(Extracted data)

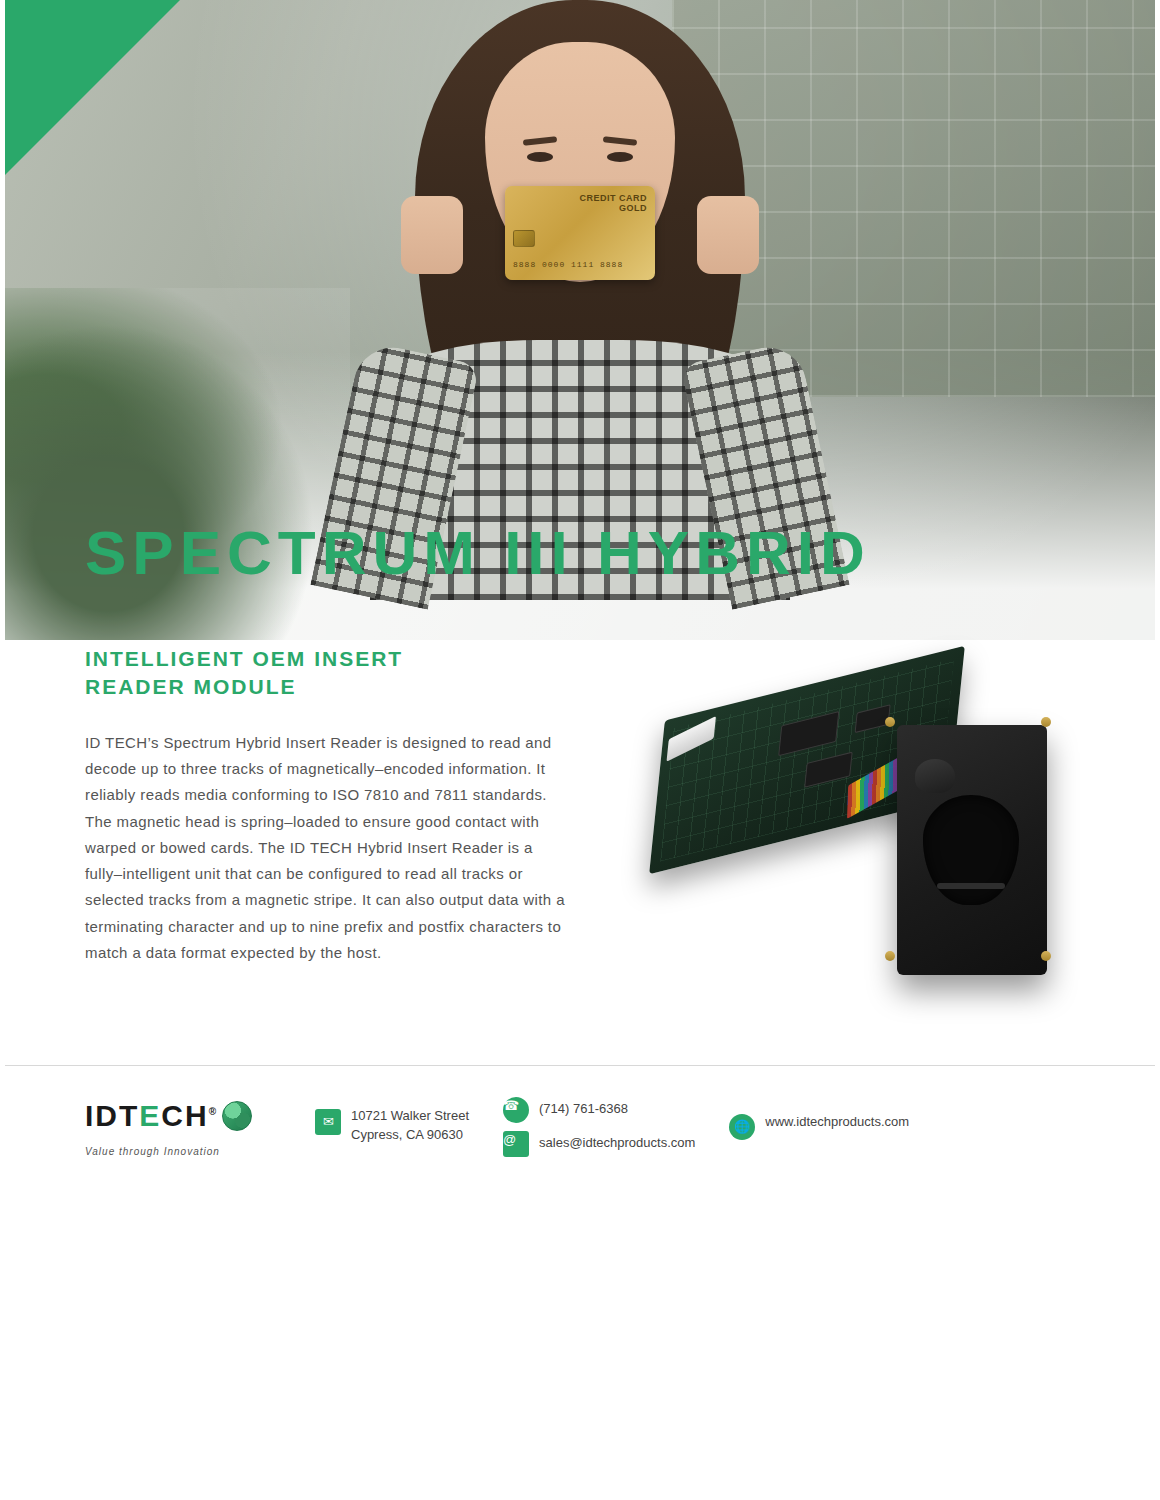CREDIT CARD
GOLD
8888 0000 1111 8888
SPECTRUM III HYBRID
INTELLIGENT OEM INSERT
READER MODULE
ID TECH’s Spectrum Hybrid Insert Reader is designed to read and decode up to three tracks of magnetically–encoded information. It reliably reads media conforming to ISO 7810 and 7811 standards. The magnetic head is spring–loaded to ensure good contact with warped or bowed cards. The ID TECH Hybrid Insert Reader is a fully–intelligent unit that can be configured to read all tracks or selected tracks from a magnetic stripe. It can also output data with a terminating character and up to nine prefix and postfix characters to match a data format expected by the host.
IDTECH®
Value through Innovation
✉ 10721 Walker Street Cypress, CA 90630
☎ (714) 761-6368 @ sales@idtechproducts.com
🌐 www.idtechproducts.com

(End Extracted data)

▸ **Task prompt**: The word "idtechproducts" occurs on some lines of the data. Give the number of those lines only.

▸ **Result for this task**: 2